ELISA for measuring testosterone production

To measure changes in testosterone production, we collected the supernatant from the gRNA pool transduced H295R cells two- and four- days post transduction. First, we diluted the supernatant 300-fold. Then, we measured the amount of testosterone produced using ELISA (Cayman Chemicals #582701) according to the manufacturer’s protocols using the given standard. All samples were measured in duplicate. The absorbance of the compound was measured at 405–420 nm using the GloMax Discover System (Promega). Fold-change reported is based on the negative (non-targeting gRNA) control.

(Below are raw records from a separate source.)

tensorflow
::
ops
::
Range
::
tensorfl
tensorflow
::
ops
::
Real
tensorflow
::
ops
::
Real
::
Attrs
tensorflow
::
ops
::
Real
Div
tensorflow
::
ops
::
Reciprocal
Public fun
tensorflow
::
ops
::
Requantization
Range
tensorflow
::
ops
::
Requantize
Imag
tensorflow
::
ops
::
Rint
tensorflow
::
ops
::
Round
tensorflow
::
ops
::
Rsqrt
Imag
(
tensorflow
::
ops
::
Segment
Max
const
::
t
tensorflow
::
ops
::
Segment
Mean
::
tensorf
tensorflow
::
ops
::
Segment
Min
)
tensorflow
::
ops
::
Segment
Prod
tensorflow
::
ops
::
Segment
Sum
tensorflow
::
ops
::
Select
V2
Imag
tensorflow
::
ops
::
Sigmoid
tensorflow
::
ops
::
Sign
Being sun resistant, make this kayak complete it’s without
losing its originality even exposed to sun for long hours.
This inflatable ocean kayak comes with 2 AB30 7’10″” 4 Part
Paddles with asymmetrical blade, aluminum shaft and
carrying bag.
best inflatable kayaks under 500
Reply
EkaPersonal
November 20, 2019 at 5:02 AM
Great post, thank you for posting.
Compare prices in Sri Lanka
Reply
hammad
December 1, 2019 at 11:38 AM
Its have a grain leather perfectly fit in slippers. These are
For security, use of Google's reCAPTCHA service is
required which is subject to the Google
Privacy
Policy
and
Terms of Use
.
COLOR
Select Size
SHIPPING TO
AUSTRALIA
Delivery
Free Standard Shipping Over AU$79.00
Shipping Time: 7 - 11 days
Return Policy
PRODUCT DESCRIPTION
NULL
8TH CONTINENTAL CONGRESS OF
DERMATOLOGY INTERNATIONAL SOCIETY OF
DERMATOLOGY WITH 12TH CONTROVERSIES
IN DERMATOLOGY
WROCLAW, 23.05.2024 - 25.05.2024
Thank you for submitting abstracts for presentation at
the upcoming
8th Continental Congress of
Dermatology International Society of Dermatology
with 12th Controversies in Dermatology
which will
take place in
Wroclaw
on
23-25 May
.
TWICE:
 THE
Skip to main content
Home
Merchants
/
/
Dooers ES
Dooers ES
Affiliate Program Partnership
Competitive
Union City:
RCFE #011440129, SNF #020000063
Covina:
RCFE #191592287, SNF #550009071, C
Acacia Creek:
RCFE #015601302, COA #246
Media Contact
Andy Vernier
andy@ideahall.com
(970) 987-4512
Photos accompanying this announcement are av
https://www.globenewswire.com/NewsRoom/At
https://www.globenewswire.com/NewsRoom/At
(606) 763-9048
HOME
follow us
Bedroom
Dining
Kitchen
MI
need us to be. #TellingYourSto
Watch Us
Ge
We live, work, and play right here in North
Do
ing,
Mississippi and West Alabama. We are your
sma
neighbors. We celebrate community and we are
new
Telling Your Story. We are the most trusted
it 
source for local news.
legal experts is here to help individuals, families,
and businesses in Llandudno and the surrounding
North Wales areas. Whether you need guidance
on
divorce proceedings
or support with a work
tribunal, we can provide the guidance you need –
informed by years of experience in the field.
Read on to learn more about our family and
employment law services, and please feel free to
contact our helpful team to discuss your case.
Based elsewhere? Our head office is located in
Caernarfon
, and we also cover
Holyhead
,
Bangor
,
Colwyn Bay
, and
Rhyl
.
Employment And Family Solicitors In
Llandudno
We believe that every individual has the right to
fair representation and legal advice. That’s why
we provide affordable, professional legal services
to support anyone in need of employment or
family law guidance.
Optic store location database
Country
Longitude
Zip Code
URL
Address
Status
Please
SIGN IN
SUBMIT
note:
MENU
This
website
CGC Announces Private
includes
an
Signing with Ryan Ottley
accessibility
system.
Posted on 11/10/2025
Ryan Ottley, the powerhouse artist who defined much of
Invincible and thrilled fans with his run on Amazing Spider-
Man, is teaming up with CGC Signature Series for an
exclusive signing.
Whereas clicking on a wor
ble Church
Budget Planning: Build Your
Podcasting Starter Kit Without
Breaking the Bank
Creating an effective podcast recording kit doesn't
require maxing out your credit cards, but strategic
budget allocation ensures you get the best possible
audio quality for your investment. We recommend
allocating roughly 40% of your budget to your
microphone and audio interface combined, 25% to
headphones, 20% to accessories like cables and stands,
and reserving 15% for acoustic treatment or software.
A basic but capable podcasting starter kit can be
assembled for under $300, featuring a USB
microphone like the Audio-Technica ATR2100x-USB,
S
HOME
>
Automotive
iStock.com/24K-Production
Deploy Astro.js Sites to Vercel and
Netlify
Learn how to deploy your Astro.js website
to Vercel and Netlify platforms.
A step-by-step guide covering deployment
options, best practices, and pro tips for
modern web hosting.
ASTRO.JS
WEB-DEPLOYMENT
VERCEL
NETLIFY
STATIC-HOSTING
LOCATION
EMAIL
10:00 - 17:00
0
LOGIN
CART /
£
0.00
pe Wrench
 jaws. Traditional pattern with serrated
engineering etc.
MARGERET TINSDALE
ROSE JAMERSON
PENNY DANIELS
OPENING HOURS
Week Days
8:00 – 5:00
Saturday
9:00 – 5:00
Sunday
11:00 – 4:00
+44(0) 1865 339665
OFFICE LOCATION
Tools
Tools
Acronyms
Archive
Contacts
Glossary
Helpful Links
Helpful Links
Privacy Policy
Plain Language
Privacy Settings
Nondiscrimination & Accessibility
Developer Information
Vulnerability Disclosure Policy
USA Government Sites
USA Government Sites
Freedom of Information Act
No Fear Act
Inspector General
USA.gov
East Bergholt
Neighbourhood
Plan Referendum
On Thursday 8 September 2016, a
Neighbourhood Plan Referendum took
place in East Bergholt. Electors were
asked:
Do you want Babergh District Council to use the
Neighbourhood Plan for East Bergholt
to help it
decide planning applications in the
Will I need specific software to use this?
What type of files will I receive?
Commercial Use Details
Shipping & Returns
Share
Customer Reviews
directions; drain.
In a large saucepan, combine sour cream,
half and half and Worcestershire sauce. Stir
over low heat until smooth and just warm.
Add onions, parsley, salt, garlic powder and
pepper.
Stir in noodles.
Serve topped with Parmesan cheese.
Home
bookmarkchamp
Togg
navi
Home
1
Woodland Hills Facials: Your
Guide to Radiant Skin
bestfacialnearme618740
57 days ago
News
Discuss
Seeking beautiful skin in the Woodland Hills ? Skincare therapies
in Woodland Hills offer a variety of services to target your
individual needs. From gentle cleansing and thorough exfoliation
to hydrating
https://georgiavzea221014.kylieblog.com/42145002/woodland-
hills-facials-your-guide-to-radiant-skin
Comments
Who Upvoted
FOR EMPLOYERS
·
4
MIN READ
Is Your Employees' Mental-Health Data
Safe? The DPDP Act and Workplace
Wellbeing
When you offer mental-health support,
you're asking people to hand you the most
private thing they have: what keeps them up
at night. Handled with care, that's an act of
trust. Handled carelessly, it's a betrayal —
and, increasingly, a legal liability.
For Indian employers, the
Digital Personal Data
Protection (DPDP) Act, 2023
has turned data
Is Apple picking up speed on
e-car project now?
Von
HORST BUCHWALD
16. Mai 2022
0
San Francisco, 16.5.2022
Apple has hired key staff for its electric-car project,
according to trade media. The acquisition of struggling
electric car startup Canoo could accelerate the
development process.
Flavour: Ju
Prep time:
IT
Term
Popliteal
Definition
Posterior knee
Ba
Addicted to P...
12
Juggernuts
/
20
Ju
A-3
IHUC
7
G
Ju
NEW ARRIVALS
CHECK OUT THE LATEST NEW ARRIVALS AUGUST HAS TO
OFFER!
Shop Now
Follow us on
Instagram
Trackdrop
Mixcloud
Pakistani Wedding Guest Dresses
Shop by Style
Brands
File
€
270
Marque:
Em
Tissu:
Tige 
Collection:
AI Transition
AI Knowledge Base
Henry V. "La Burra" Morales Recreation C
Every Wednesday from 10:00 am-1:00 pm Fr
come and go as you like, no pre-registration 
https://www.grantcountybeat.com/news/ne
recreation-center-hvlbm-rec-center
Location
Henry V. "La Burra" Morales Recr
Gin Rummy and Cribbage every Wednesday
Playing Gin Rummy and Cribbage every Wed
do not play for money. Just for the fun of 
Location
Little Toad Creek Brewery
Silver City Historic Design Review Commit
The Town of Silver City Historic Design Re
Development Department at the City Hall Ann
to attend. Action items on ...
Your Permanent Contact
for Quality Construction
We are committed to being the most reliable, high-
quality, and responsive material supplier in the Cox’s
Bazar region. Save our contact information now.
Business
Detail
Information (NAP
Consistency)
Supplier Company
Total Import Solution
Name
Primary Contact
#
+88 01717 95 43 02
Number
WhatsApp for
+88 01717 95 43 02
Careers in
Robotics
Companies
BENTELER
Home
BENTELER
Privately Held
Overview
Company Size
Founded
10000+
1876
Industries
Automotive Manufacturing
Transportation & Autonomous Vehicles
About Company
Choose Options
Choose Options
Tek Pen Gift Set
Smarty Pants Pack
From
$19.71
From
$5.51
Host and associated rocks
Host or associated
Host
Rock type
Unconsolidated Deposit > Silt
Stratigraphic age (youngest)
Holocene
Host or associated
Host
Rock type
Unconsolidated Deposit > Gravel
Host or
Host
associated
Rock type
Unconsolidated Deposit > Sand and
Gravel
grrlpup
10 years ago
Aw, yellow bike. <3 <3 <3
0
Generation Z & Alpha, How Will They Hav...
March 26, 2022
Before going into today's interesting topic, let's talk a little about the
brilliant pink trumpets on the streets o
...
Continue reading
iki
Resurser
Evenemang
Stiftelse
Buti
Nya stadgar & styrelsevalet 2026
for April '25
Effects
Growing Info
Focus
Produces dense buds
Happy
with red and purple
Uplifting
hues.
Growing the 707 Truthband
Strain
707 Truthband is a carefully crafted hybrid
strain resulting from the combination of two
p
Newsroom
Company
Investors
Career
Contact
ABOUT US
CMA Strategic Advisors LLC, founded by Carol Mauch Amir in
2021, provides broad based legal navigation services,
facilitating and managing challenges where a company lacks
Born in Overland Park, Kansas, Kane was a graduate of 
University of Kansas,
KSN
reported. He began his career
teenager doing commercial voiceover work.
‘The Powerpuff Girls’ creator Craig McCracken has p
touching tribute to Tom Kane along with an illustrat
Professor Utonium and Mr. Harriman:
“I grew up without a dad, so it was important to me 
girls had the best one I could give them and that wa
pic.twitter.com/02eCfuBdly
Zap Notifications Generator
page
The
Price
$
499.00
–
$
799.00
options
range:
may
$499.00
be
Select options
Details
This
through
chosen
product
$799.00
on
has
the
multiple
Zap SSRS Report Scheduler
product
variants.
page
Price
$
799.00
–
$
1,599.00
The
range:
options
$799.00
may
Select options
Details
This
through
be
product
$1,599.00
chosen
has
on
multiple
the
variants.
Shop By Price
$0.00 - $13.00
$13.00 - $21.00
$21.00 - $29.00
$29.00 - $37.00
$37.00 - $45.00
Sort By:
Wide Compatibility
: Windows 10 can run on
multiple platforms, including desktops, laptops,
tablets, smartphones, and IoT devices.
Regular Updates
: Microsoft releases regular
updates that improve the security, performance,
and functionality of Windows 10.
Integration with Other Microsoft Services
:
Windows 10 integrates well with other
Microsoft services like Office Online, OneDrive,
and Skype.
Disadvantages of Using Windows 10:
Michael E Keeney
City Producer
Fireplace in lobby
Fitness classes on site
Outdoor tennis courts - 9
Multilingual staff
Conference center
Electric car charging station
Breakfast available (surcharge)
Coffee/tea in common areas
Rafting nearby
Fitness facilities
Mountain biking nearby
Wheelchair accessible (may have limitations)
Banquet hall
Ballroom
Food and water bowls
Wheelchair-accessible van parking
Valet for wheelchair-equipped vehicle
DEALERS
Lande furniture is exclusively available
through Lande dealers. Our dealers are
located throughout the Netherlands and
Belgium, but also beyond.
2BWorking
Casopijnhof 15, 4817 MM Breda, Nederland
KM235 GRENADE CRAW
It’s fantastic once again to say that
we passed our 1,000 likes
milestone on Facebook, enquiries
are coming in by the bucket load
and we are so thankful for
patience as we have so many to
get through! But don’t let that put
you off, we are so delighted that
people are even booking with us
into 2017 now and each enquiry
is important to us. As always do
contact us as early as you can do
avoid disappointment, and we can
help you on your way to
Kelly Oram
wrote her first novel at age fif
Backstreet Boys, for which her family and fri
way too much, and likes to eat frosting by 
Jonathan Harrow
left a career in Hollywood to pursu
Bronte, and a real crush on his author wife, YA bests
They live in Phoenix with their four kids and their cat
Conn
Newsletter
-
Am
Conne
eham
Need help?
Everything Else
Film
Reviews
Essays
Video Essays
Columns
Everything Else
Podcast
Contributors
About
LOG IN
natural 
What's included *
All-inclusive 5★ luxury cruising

ELISA for measuring estradiol production

To measure changes in estradiol production, we collected the supernatant from the gRNA pool transduced H295R cells two- and four- days post transduction. First, we diluted the supernatant 10-fold. Then, we measured the amount of estradiol produced using ELISA (Cayman Chemicals #501890) according to the manufacturer’s protocols using the given standard. All samples were measured in duplicate. The absorbance of the compound was measured at 405–420 nm using the GloMax Discover System (Promega). Fold-change reported is based on the negative (non-targeting gRNA) control.

Reporting summary

Further information on research design is available in the Nature Portfolio Reporting Summary linked to this article.